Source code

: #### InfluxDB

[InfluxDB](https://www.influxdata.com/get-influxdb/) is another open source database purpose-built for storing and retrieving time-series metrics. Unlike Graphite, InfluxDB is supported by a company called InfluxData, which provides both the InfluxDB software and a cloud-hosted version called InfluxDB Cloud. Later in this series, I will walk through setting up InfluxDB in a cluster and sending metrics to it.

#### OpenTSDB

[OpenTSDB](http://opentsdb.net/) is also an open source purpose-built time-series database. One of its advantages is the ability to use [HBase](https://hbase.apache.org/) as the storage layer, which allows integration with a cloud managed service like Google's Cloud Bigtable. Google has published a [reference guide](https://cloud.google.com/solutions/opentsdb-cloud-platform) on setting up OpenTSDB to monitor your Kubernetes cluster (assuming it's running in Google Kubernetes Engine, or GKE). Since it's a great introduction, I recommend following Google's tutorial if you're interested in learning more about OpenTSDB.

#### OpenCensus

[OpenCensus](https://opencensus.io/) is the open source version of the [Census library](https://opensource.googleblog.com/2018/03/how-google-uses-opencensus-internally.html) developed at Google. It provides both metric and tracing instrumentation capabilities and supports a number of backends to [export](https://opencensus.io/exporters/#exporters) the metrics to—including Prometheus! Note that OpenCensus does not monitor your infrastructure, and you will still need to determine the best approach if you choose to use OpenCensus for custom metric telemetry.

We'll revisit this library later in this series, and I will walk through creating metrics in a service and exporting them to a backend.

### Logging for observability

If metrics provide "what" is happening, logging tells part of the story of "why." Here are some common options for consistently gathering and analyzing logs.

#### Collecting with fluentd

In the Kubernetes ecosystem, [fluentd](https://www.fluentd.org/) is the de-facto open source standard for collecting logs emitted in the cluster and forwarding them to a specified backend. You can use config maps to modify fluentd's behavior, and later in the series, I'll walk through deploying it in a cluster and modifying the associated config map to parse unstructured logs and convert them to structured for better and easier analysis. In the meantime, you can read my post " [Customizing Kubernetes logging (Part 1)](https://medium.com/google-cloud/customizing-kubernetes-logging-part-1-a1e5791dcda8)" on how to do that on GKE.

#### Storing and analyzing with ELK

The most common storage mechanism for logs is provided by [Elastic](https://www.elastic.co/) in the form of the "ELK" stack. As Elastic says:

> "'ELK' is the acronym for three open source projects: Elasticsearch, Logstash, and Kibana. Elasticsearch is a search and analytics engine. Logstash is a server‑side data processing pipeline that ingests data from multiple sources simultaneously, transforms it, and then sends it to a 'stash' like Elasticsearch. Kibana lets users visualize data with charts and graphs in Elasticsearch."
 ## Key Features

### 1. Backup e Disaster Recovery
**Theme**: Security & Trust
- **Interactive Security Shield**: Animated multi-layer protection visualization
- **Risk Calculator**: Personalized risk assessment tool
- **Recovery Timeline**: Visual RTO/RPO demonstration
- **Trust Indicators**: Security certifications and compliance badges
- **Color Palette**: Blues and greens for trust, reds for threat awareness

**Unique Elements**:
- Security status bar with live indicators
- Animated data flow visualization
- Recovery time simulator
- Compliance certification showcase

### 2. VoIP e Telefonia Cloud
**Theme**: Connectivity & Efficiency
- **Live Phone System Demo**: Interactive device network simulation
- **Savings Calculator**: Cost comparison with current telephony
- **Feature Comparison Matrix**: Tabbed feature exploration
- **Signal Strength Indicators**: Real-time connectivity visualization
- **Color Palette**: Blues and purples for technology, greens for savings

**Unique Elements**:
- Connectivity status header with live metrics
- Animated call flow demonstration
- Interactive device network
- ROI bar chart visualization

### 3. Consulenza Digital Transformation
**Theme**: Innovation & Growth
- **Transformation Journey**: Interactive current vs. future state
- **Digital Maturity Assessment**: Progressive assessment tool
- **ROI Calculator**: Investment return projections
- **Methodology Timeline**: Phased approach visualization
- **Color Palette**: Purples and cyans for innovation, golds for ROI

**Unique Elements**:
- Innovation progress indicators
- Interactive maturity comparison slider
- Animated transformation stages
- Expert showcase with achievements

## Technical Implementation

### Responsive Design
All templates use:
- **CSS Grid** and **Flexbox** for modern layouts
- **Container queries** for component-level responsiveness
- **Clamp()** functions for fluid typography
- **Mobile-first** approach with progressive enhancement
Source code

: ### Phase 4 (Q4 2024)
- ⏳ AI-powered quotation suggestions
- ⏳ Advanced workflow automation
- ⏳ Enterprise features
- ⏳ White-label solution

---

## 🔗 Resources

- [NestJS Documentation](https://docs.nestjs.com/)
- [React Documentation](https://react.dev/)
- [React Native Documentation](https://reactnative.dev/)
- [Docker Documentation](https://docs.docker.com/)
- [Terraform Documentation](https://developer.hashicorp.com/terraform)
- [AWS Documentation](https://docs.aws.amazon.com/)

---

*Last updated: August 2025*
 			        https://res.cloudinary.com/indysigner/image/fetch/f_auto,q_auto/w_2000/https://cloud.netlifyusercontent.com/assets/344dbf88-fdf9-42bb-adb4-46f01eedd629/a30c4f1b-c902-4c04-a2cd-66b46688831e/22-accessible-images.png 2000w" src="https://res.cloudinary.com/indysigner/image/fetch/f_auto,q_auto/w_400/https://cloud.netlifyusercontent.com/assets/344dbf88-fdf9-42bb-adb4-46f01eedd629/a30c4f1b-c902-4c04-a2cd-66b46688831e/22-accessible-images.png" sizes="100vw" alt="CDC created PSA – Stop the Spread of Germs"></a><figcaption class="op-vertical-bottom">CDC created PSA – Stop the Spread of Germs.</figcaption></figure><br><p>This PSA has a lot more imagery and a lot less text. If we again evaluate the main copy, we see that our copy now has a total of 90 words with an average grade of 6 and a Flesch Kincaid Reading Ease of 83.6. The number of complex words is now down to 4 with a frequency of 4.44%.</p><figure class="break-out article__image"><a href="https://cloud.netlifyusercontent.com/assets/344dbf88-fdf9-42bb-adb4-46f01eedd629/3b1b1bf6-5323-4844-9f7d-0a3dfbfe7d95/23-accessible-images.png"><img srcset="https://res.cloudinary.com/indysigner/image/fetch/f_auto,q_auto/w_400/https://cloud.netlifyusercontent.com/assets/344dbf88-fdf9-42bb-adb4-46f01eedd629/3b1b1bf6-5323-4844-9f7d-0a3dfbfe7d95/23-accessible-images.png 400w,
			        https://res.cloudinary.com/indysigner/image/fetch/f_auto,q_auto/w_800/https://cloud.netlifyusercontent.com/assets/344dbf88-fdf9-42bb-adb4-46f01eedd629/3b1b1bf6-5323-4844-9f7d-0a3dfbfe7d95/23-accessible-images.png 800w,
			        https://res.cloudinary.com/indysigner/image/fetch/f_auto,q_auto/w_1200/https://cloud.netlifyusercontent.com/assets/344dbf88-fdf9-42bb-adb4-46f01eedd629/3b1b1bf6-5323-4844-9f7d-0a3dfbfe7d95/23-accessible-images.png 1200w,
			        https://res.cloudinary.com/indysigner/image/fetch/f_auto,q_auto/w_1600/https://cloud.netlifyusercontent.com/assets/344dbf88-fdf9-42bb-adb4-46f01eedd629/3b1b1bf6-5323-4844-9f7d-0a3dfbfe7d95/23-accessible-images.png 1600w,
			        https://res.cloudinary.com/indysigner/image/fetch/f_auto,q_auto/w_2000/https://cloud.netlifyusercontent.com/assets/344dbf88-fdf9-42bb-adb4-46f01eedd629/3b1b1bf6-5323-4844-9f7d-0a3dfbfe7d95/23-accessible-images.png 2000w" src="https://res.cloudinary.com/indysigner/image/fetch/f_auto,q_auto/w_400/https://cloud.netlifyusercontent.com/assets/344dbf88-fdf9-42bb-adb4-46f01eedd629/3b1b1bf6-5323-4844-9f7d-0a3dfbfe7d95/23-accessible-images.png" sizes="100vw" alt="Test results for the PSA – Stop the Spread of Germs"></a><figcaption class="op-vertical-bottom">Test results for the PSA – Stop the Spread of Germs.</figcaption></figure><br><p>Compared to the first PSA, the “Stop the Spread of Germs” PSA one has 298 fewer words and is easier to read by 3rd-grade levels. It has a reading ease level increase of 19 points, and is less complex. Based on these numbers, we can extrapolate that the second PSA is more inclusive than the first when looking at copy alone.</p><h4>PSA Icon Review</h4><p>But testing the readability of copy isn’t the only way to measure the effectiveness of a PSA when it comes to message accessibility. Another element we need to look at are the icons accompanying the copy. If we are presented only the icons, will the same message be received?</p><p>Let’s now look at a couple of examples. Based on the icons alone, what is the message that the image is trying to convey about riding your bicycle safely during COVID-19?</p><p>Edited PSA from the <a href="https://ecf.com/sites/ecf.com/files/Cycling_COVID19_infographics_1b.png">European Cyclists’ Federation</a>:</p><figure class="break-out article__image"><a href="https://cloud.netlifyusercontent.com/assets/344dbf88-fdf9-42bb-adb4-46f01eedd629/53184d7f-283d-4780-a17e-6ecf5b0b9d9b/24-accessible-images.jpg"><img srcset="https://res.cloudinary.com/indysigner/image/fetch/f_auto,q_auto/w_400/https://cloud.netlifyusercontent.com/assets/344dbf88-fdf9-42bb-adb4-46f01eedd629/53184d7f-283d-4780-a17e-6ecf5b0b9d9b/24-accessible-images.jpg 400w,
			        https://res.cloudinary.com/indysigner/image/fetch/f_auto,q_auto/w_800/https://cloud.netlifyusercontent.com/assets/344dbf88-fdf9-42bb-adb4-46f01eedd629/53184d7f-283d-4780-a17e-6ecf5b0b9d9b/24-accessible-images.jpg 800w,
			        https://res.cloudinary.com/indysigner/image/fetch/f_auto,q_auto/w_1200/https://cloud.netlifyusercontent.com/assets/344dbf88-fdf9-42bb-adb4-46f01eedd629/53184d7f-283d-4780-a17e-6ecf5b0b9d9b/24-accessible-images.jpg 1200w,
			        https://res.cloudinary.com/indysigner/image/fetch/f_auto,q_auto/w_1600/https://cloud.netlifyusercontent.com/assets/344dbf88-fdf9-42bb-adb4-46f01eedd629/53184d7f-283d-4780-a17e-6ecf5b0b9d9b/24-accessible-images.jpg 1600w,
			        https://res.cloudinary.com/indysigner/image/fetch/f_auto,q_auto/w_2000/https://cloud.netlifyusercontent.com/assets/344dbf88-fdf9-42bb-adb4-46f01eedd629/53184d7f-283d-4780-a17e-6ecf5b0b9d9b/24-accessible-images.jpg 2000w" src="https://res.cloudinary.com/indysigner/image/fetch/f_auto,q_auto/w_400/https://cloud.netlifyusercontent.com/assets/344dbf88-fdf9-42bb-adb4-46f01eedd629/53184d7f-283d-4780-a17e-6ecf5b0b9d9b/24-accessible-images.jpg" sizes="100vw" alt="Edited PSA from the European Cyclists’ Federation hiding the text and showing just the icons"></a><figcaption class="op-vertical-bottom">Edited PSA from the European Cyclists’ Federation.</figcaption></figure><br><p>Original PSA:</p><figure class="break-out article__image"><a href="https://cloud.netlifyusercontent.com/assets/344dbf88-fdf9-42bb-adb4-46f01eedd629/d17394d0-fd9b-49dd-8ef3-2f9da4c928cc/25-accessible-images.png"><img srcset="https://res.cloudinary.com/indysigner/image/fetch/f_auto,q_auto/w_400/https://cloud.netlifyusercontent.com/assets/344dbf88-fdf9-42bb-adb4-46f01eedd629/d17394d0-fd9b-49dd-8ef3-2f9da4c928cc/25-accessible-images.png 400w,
============
→ Written task: Lines from the top of the data above through the line containing "If metrics provide" must be repeated exactly. All other lines stay out.

→ Exercise answer:
Source code

: #### InfluxDB

[InfluxDB](https://www.influxdata.com/get-influxdb/) is another open source database purpose-built for storing and retrieving time-series metrics. Unlike Graphite, InfluxDB is supported by a company called InfluxData, which provides both the InfluxDB software and a cloud-hosted version called InfluxDB Cloud. Later in this series, I will walk through setting up InfluxDB in a cluster and sending metrics to it.

#### OpenTSDB

[OpenTSDB](http://opentsdb.net/) is also an open source purpose-built time-series database. One of its advantages is the ability to use [HBase](https://hbase.apache.org/) as the storage layer, which allows integration with a cloud managed service like Google's Cloud Bigtable. Google has published a [reference guide](https://cloud.google.com/solutions/opentsdb-cloud-platform) on setting up OpenTSDB to monitor your Kubernetes cluster (assuming it's running in Google Kubernetes Engine, or GKE). Since it's a great introduction, I recommend following Google's tutorial if you're interested in learning more about OpenTSDB.

#### OpenCensus

[OpenCensus](https://opencensus.io/) is the open source version of the [Census library](https://opensource.googleblog.com/2018/03/how-google-uses-opencensus-internally.html) developed at Google. It provides both metric and tracing instrumentation capabilities and supports a number of backends to [export](https://opencensus.io/exporters/#exporters) the metrics to—including Prometheus! Note that OpenCensus does not monitor your infrastructure, and you will still need to determine the best approach if you choose to use OpenCensus for custom metric telemetry.

We'll revisit this library later in this series, and I will walk through creating metrics in a service and exporting them to a backend.

### Logging for observability

If metrics provide "what" is happening, logging tells part of the story of "why." Here are some common options for consistently gathering and analyzing logs.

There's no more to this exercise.